Fin 2015, à Hackney Central, Bobby Kasanga est à la sortie du supermarché Tesco avec son seau à demander quelques donations aux habitants du quartier qui font leurs courses. C’est là que nous l’avons rencontré alors que nous venions juste d’emménager dans le quartier. Notre aventure commençait et celle du Hackney Wick FC aussi. Sorti de prison quelques mois plus tôt après avoir été membre d’un gang, Bobby avait eu tout le temps pour penser à son futur derrière les barreaux mais aussi à celui de son quartier. Son premier but était simple, comme il nous l’avait expliqué ce jour-là : ramener le football à Hackney le samedi après-midi. Mais pas n’importe comment.
‘Think Outside the Blox’
Hackney ne manque pas vraiment de football durant le week-end. Hackney Marshes et ses 71 terrains sont remplis tout le weekend et notamment le dimanche matin avec la Sunday League. On y trouve même de la Premier League depuis l’arrivée de West Ham au London Stadium en 2016, même si techniquement le stade se trouve dans le borough de Newham.
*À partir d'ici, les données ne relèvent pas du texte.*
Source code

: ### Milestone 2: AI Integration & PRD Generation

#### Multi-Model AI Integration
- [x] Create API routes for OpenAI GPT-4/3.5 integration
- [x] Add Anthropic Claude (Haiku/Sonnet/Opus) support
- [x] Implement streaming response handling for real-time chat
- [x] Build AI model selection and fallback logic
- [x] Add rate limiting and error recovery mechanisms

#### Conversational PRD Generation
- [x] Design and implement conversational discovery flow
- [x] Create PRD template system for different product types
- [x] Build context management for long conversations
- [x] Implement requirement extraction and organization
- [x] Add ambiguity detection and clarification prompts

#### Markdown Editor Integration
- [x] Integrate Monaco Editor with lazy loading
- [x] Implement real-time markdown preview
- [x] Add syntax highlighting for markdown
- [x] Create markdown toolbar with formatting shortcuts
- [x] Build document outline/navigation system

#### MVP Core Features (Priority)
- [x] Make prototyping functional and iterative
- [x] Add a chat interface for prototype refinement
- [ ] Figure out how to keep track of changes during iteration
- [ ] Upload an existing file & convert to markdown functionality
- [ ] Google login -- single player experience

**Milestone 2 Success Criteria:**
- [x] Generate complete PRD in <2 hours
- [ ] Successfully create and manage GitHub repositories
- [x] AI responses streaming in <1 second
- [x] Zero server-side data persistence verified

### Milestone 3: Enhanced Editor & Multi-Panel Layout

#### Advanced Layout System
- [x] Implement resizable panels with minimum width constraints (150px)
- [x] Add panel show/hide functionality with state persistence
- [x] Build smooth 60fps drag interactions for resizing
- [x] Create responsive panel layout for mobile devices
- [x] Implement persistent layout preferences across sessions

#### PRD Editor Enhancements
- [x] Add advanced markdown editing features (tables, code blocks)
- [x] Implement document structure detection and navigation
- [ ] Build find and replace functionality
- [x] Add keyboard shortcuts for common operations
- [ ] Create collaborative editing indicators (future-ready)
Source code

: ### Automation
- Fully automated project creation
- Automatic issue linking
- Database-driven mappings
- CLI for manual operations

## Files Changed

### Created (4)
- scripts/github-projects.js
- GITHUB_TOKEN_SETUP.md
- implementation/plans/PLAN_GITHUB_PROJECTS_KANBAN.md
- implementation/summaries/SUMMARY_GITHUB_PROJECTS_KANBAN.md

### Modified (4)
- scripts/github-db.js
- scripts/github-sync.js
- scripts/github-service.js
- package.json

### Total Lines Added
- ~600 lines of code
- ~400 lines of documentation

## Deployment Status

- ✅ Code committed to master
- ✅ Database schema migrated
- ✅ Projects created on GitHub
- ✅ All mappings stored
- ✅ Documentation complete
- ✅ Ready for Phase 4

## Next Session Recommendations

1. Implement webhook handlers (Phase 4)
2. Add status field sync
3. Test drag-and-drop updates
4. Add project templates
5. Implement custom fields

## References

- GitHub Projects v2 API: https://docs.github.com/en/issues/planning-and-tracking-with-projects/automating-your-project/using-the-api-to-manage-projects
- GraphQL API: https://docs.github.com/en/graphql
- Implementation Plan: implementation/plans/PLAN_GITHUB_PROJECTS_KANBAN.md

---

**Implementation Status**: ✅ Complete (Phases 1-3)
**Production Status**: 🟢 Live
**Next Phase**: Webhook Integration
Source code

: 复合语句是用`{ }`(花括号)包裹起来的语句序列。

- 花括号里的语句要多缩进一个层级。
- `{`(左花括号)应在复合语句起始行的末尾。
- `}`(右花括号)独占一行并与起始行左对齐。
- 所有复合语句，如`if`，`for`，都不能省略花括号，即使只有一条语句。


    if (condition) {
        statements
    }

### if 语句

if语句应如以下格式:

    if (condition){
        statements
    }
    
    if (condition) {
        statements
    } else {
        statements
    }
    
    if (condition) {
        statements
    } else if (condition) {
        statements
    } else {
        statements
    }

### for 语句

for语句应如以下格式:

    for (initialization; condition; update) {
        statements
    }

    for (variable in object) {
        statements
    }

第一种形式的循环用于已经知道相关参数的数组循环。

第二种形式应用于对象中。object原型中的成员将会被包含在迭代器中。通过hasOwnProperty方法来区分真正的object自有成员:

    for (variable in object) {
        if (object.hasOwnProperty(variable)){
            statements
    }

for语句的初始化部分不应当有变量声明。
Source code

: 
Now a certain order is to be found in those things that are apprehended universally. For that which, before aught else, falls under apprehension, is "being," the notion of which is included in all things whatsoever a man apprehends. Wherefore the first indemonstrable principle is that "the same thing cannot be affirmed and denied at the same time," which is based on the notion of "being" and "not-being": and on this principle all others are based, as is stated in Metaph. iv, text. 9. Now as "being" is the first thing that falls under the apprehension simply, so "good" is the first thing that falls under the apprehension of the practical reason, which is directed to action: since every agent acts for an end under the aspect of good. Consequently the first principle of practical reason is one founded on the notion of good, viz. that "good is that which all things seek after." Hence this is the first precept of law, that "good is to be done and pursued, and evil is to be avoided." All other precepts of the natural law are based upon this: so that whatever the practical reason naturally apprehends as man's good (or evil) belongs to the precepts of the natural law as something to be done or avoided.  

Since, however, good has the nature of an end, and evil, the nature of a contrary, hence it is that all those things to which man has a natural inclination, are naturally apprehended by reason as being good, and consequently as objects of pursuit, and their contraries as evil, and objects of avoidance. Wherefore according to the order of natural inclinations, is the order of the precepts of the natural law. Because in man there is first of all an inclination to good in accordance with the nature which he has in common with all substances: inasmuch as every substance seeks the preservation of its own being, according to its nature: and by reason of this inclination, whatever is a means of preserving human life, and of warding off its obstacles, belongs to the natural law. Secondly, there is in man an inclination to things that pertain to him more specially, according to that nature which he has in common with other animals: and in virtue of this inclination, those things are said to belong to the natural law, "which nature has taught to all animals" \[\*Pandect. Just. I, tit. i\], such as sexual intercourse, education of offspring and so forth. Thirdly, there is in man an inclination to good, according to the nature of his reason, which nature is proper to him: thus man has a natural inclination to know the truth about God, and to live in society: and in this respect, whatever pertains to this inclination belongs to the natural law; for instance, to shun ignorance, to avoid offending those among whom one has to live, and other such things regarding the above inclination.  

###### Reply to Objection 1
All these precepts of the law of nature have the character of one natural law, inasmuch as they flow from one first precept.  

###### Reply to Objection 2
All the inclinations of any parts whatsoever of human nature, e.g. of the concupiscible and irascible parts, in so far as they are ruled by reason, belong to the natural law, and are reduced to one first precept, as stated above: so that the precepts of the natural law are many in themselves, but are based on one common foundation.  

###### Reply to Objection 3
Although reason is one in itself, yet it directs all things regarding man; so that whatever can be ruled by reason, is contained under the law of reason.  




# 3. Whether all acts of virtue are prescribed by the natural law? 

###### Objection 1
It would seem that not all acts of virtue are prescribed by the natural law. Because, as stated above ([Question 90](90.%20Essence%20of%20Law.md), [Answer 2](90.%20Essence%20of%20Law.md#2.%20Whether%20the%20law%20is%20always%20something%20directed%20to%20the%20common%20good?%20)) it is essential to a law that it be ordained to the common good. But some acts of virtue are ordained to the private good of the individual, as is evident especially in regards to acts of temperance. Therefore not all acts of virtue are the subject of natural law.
Dans ce contexte l’idée de Bobby Kasanga est de faire du Hackney Wick FC un élément à part entière de la communauté locale et pas seulement en revendiquant l’identité du quartier. Son idée est simple : tous les joueurs du club doivent se porter volontaire pour aider la communauté à travers des actions diverses comme planter des arbres dans un parc ou aider à entretenir un cimetière.
Avec cette idée Bobby Kasanga, veut aussi éviter que les jeunes du quartier reproduisent son parcours. Il avoue dans plusieurs interviews avoir rêvé de football professionnel sans vraiment penser à une alternative. Lorsqu’il comprend que ce ne serait pas son avenir, il se tourne alors vers les gangs. En donnant très tôt l’opportunité aux joueurs de son club de voir autre chose que le football, le Hackney Wick FC offre une vue qui va au-delà des limites de ce Borough. Une initiative que Bobby Kasanga a nommé « Think Outside The Blox » (« Pense au-delà des tours »).
Une collaboration entre Nike et les jeunes d’Hackney
C’est exactement cette réflexion qui a animé la création des maillots du clubs au printemps 2019. Ceux-ci ont été dessinés par les jeunes du club dont l’un d’eux à ensuite réussi à décrocher un stage dans une enseigne de vente d’articles de sport. Avec ces maillots le club a passé un cap en terme de reconnaissance au-delà du quartier en se vendant notamment en ligne sur le site de Nike. La marque au swoosh était très impliquée dans ce projet puisque Peter Hoppins qui avait dessiné les maillots du Nigéria pour la Coupe du Monde 2018 avait pour tâche de reproduire les dessins des jeunes du club sur maillots. Ces tuniques 100% Hackney sont aussi un moyen d’unifier un quartier cosmopolite avec une population historique qui cohabitent avec une population récente et internationale venue à Londres notamment pour des opportunités professionnelles.
C’est ce sentiment qui nous a donné envie de raconter cette histoire au travers de ce texte et de ces photos. Arrivés à Londres fin 2015 et très vite ancrés à Hackney, nous avons vu le Hackney Wick FC se développer à mesure que nous faisions de ce quartier notre maison. Ce maillot sur les épaules, c’est un sentiment d’appartenance pour cet endroit qui se renforce pour les pièces rapportées que nous sommes. Que ce soit à Mabley Green, où le club s’entraine, au pied de cette tour de Clapton Park Estate qui domine nos runs et nos balades sur Hackney Marshes ou à Chatsworth Road, tous ces endroits sont vitaux dans notre version d’Hackney.
Cinq ans après les collectes dans les magasins, les Wickers ce sont 20 équipes dont une équipe première au 10ème échelon national. La plupart sont basées à Mabley Green mais le club cherche toujours un terrain aux normes pour son équipe première. Aujourd’hui les hommes du président Kasanga doivent monter dans le Nord de Londres non loin du nouveau stade de Tottenham pour leurs matchs. Le but avoué du fondateur du club est d’avoir un stade dans son quartier. Un point de rassemblement, comme un aboutissement à sa vision de redonner ses lettres de noblesse footballistiques à ce quartier unique.